What to work on »
- 1) Name each component that claim 1 of the photocatalytic reactor patent lists for the flow reactor.
- 2) Extend the photocatalytic reactor patent beyond its final claim.

Quoted passage »
○ ○ ○ ○ ○ ○ ○

PHOTOCATALYSIS AND DEVICE IMPLEMENTING SAME

Abstract

A method and apparatus for photodegradation of pollutants using a modular baffled wastewater purification tank. Baffle surfaces are lined with a photocatalyst film and arrange in such a way to provide liquid turbulence and increased time for the photodegradation processes to occur. For certain embodiments, after water treatment, the baffle walls may be washed, regenerated, and re-introduced in the water treatment tank. The water treatment tank includes a series of UV lamps placed on the top of the photocatalytic chamber. Because of the modular design of the baffled purification system, the water treatment and the change of baffle pads can take place singly or simultaneously.

Claims

1. A flow photocatalytic reactor for degrading pollutants from a liquid in a batch or a continuous process comprising: a plurality of UV sources for photocatalysis; a reaction chamber to photodegrade the pollutants; a plurality of photocatalyst baffles.

2. The apparatus of claim 1 further comprising a number of baffle pads arranged at an angle to each other and to the base.

3. The apparatus of claim 1 further comprising a number of baffle pads arranged in at least two rows.

4. The apparatus of claim 1 further comprising a number of baffle pads arranged in two rows, the baffles in the first row having a length larger than the second row.

5. The apparatus of claim 1 wherein the baffle surface and walls are coated with a porous film containing at least one photocatalytic component.

6. The apparatus of claim 1 wherein the porous photocatalytic film is nanostructured.

7. The apparatus of claim 1 wherein the porous photocatalytic film is attached to the baffler.

8. The apparatus of claim 1 wherein the porous photocatalytic bafflers can be removed, reconditioned and replaced.

9. The apparatus of claim 1 wherein treating the liquid takes place in the photocatalytic chamber where the bafflers creates agitation and recirculation of the passing liquid.

10. The apparatus of claim 1 wherein the transparent walls of the photocatalytic chamber allow for visible light photocatalysis.

11. The apparatus of claim 1, wherein the UV light sources are hung from the ceiling of the chamber and braced by supports.

12. The apparatus of claim 1 wherein the fluid inlet is positioned below the outlet of the fluid from the photocatalytic chamber.

13. The apparatus of claim 1 wherein at least one UV light source located on top of the photocatalytic chamber is positioned in the same direction with the baffler rows.

14. The apparatus of claim 1 wherein the UV light sources are positioned in the proximity of the surface of the catalyst.

15. The apparatus of claim 1 wherein the treatment of water takes place by passing the liquid through the reaction chamber, allowing the necessary time for the pollutant to react with the photocatalyst.

16. The apparatus of claim 1 wherein the photocatalytic reactor has a modular design, wherein the water treatment process taking place simultaneously in multiple photocatalytic reactor.

17. The apparatus of claim 1 wherein the photocatalytic reactor has a modular design, wherein the water treatment process taking place in several stages in a succession of multiple photocatalytic reactor at the same time or at a time.

○ ○ ○ ○ ○ ○ ○

Dataset records »

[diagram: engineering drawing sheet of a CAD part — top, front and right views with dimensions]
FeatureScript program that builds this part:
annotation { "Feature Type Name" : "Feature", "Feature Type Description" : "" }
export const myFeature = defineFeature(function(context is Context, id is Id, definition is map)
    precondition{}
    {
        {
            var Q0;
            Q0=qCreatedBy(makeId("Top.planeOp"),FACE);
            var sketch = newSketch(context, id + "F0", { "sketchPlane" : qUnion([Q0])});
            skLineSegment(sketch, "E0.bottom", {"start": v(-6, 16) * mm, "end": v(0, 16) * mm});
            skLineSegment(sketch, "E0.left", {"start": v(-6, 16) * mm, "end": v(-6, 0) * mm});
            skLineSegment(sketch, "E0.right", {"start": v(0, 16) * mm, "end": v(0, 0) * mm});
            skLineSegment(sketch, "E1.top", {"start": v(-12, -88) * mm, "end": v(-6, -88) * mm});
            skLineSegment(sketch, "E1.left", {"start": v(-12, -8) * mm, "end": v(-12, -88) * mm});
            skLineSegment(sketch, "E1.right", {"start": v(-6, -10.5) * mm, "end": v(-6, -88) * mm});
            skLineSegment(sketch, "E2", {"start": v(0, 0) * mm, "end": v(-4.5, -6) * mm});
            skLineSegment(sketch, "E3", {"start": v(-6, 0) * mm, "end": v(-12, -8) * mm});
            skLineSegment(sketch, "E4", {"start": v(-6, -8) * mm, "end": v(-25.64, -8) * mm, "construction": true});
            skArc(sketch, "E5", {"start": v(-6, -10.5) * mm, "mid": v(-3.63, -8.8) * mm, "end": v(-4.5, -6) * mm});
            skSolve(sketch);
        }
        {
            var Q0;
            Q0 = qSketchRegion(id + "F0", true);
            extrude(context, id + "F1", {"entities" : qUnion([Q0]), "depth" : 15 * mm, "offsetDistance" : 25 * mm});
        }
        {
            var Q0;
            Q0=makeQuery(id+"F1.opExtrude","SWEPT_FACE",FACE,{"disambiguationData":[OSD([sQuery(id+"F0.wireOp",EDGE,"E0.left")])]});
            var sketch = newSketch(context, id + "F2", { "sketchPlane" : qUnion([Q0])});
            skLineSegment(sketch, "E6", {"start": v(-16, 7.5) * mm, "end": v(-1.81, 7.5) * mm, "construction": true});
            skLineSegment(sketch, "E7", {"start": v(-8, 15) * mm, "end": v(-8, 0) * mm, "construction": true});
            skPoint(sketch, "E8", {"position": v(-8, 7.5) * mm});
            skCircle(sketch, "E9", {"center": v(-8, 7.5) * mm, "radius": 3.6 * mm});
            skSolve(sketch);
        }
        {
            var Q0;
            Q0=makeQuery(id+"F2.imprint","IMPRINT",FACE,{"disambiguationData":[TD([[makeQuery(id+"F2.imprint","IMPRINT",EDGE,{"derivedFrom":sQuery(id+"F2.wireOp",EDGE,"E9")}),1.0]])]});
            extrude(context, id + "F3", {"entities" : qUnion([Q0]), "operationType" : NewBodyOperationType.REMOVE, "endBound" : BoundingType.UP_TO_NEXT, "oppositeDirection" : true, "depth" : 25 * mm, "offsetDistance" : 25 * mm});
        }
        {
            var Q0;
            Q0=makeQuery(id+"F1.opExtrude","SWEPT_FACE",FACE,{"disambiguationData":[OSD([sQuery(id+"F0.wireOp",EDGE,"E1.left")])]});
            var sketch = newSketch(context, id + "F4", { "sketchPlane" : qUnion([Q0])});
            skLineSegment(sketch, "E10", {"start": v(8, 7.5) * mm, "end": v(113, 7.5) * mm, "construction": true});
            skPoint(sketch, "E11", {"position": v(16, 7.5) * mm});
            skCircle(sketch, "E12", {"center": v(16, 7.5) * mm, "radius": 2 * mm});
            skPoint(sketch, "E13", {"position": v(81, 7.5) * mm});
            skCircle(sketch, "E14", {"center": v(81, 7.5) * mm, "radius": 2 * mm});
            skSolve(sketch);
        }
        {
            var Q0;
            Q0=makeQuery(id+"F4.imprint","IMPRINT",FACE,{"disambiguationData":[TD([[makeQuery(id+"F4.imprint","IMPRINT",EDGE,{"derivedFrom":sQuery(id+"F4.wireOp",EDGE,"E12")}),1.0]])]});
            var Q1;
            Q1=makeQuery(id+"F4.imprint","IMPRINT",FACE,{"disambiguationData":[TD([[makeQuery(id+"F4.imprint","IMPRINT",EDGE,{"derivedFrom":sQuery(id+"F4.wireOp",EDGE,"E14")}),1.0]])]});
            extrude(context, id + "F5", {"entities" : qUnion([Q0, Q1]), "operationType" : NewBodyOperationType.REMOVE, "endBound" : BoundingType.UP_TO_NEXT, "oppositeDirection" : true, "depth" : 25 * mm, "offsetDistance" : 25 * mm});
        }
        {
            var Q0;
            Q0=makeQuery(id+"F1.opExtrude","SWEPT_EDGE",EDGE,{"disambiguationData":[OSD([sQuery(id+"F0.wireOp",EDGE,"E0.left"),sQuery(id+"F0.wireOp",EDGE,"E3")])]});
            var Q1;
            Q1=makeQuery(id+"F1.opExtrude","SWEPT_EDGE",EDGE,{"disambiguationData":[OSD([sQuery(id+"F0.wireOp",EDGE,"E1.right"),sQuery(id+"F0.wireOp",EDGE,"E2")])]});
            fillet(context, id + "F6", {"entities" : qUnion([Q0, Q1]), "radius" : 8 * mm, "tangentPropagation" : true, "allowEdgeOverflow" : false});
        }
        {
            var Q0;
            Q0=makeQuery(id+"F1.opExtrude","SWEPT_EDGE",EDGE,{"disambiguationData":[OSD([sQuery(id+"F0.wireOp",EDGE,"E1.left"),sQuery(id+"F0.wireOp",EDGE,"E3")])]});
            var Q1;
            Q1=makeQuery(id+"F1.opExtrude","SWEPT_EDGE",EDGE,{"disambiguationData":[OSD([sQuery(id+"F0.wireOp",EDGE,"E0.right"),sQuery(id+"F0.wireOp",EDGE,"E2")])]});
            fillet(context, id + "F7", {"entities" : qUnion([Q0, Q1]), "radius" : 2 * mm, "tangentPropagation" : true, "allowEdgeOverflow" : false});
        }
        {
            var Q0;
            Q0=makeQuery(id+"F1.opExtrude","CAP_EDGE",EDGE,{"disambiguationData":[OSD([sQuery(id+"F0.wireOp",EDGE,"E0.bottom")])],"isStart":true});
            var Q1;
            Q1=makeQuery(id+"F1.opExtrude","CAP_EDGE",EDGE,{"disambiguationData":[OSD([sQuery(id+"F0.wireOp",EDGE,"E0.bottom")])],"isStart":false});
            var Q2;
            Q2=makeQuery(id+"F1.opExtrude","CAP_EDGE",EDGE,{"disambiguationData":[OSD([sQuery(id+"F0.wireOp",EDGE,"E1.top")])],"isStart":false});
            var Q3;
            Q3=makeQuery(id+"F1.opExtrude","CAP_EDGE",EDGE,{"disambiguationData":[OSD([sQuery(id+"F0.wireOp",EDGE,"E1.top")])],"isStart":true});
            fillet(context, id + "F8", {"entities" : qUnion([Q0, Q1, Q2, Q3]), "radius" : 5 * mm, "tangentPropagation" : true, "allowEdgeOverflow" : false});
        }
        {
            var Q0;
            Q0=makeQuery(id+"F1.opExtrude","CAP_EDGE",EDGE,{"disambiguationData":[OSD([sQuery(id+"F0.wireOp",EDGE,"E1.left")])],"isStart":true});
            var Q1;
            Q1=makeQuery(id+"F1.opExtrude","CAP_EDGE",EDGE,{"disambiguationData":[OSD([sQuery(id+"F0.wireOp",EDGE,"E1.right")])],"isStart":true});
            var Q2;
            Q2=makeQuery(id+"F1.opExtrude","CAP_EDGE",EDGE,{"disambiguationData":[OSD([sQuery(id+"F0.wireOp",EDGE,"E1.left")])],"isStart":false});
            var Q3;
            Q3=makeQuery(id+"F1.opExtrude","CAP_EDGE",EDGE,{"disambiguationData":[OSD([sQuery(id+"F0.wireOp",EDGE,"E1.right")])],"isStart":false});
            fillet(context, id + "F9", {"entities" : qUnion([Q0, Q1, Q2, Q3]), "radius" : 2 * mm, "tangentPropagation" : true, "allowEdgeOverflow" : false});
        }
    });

○ ○ ○ ○ ○ ○ ○

Per-task answers »
- 1)
- A plurality of UV sources for photocatalysis
- A reaction chamber to photodegrade the pollutants
- A plurality of photocatalyst baffles

- 2)
18. The apparatus of claim 1 wherein the reaction tank has a modular design, wherein the change of the baffle pads occurring individually or simultaneously.

Description

BRIEF DESCRIPTION OF THE FIGURES

[0022] FIG. 1. Lateral view of the photocatalytic reactor.

[0023] FIG. 2. Top view of the photocatalytic chamber.

[0024] FIG. 3. Perspective view of the photocatalytic chamber showing the baffler arrangement.

[0025] FIG. 4. Side view of the photocatalytic chamber along with the cross-section views A-A and B-B.

[0026] FIG. 5. Top view of the photocatalytic chamber showing the direction of the liquid flow.

[0027] FIG. 6. Perspective view of the baffler arrangement.

[0028] FIG. 7. Top view of the baffler arrangement in the photocatalytic chamber along with the cross section view E-E.

[0029] FIG. 8. Front view of the baffler arrangement in the photocatalytic chamber along with the cross section view S-S.

[0030] FIG. 9. Top view of the UV light module along with the cross-section M-M.

[0031] FIG. 10. Lateral view of the UV light module along with the cross-section X-X.

[0032] FIG. 11. Efficiency of the photocatalytic degradation of MB at different initial concentration.

[0033] FIG. 12. Efficiency (%) of nano-anatase for MB degradation cycles.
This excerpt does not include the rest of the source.